ABOUT THIS TASK:
In the data that follows, how many lines include the string "shoulder"? Answer with the number alone.

RECORDS TO USE:
== Segment start ==

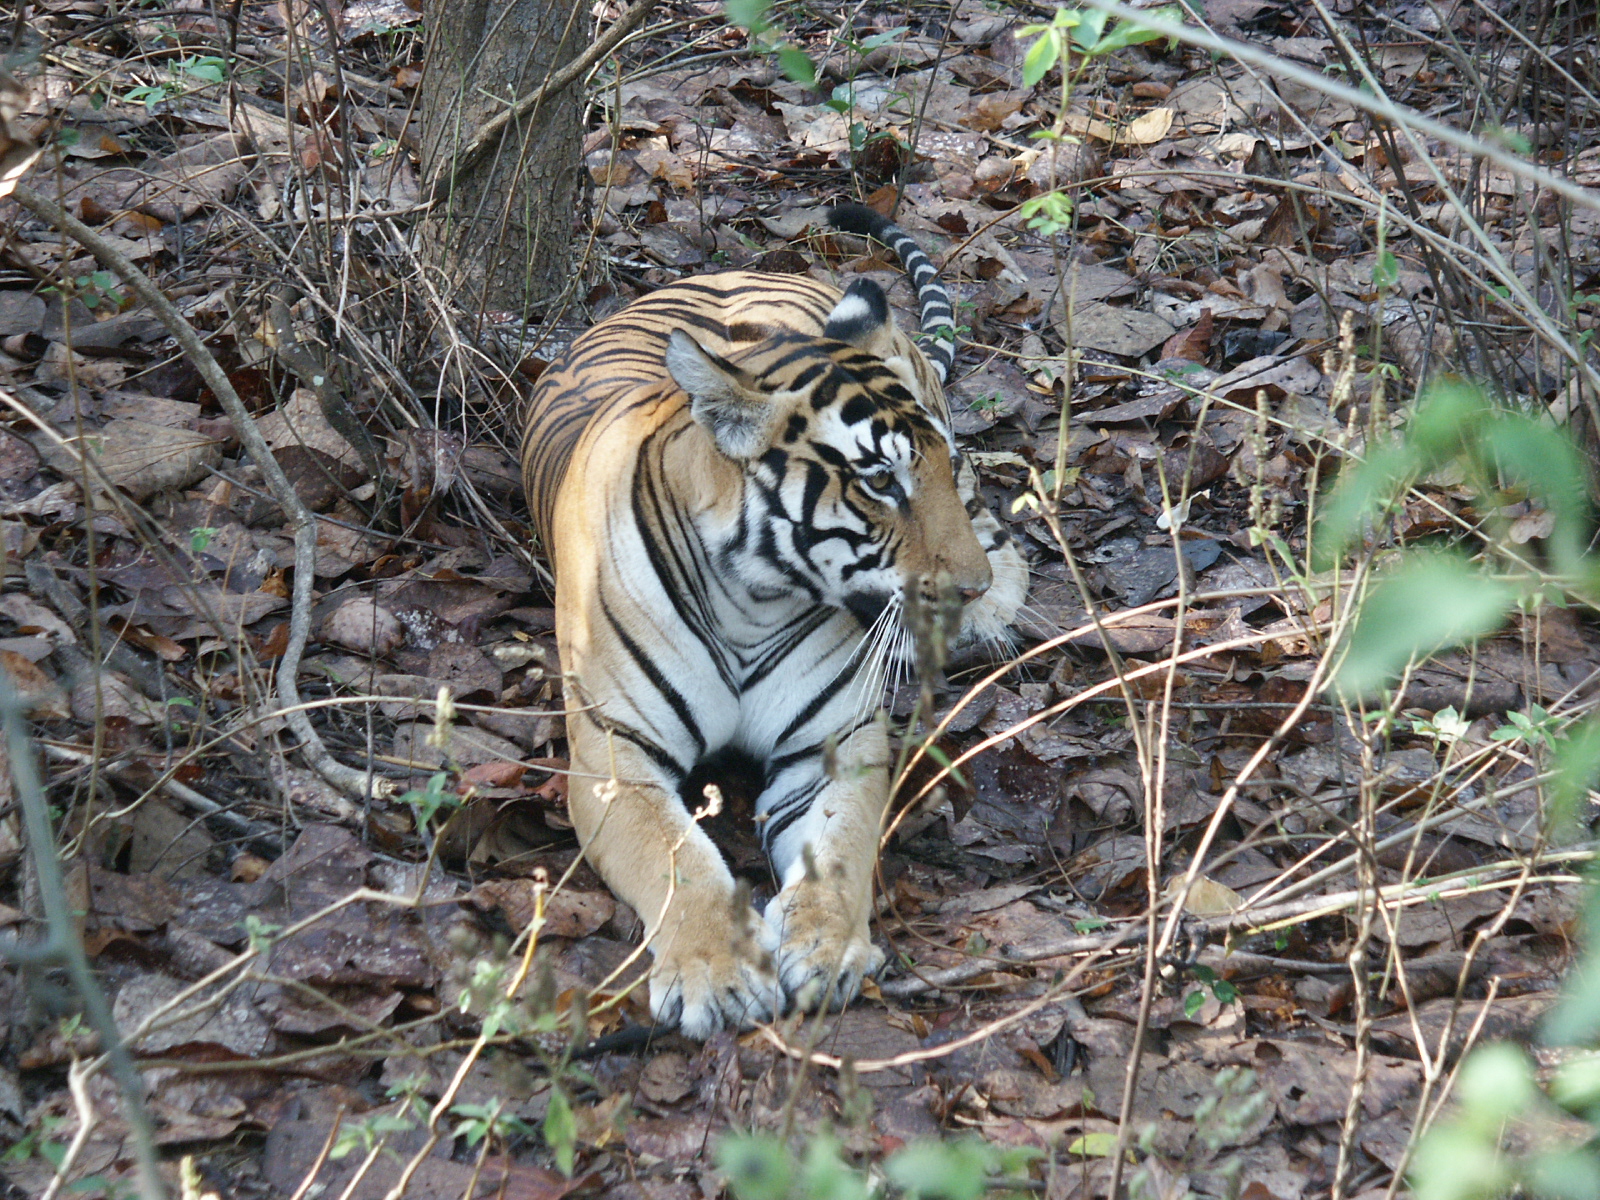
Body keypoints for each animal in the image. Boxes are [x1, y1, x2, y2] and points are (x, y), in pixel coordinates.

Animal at [518, 202, 1030, 1036]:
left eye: (939, 472)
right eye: (880, 483)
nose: (967, 587)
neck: (750, 604)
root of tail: (740, 269)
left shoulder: (834, 743)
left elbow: (842, 846)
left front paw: (826, 948)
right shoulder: (615, 756)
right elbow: (676, 857)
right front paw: (718, 975)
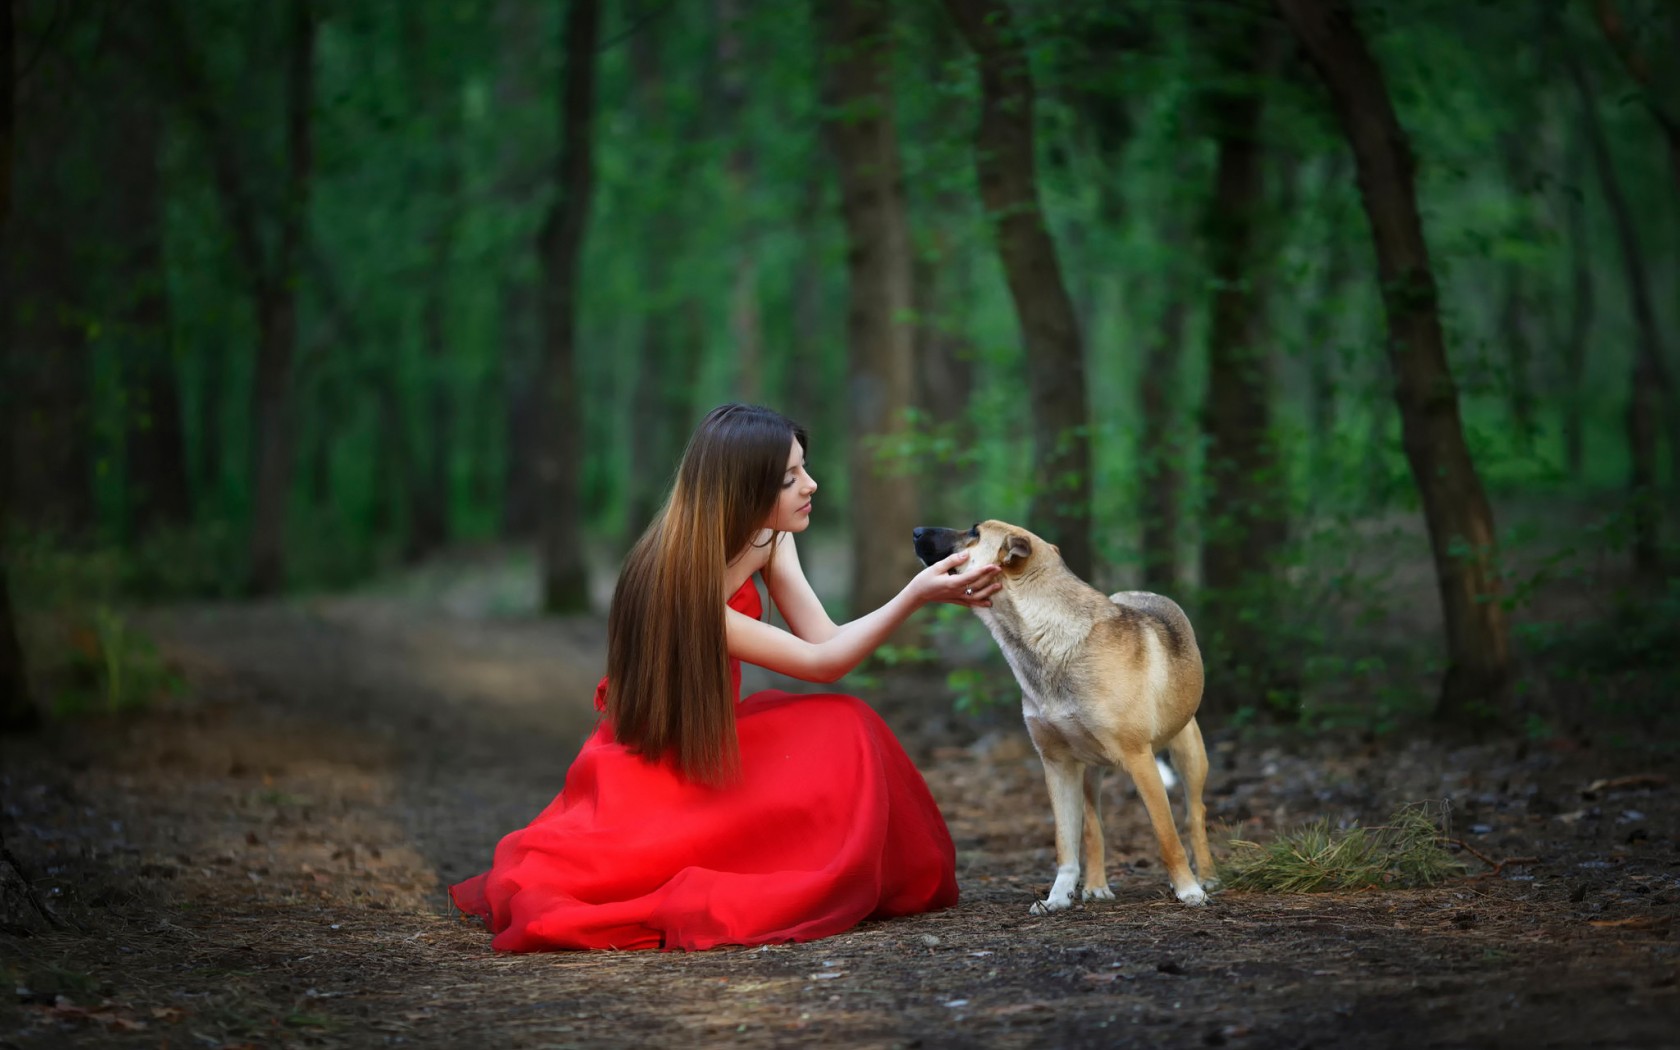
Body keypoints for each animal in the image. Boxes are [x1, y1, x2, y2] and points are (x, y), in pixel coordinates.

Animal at [913, 520, 1216, 907]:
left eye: (974, 533)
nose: (916, 531)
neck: (1045, 638)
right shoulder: (1057, 764)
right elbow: (1066, 842)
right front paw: (1057, 897)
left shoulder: (1140, 759)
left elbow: (1167, 834)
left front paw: (1188, 889)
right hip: (1090, 772)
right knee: (1094, 826)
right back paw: (1096, 885)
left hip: (1188, 751)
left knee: (1194, 814)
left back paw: (1206, 877)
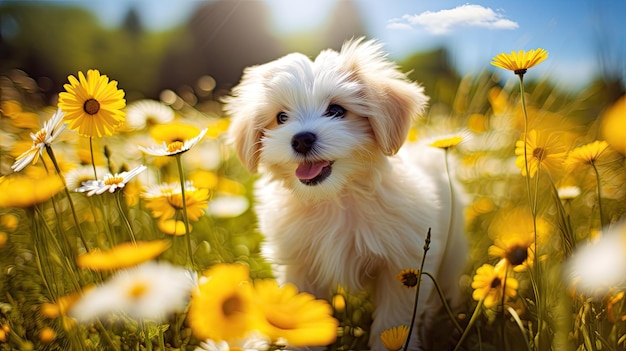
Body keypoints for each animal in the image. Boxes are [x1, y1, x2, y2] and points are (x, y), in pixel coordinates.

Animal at [223, 38, 464, 351]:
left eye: (337, 110)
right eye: (281, 117)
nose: (301, 139)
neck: (336, 197)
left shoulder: (402, 264)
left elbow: (394, 322)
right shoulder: (300, 265)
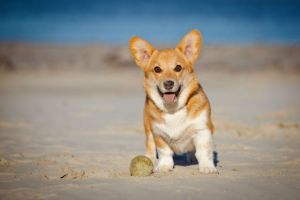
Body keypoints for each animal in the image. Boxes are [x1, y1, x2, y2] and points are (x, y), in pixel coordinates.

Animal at [129, 29, 218, 173]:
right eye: (157, 69)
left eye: (178, 68)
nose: (168, 83)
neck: (173, 110)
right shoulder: (158, 134)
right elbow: (165, 152)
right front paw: (164, 166)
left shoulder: (202, 130)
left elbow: (203, 151)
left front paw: (207, 167)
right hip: (147, 129)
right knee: (150, 145)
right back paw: (150, 158)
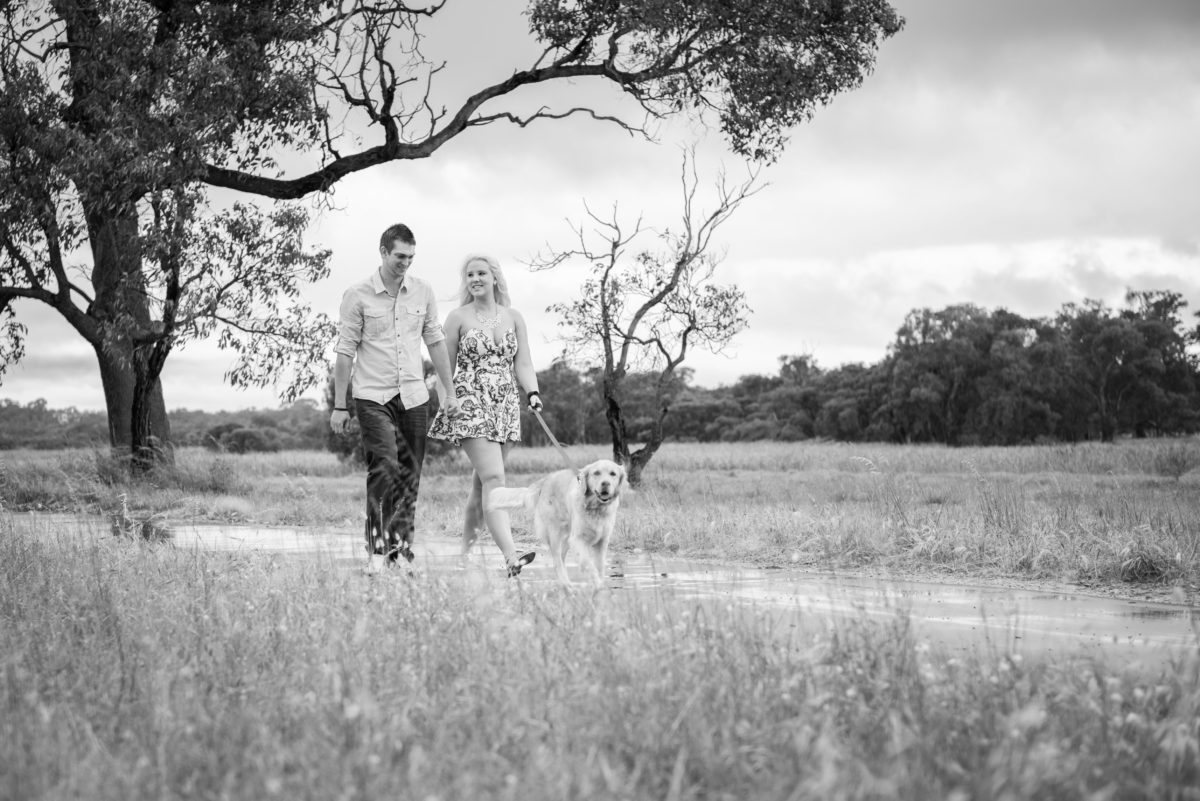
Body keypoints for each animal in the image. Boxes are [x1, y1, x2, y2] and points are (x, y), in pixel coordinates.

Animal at [487, 460, 628, 585]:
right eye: (596, 473)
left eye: (613, 474)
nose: (605, 483)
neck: (596, 509)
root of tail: (544, 481)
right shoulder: (577, 540)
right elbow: (587, 564)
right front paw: (596, 583)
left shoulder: (602, 541)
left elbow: (599, 567)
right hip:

== Segment end ==

FINAL ANSWER:
10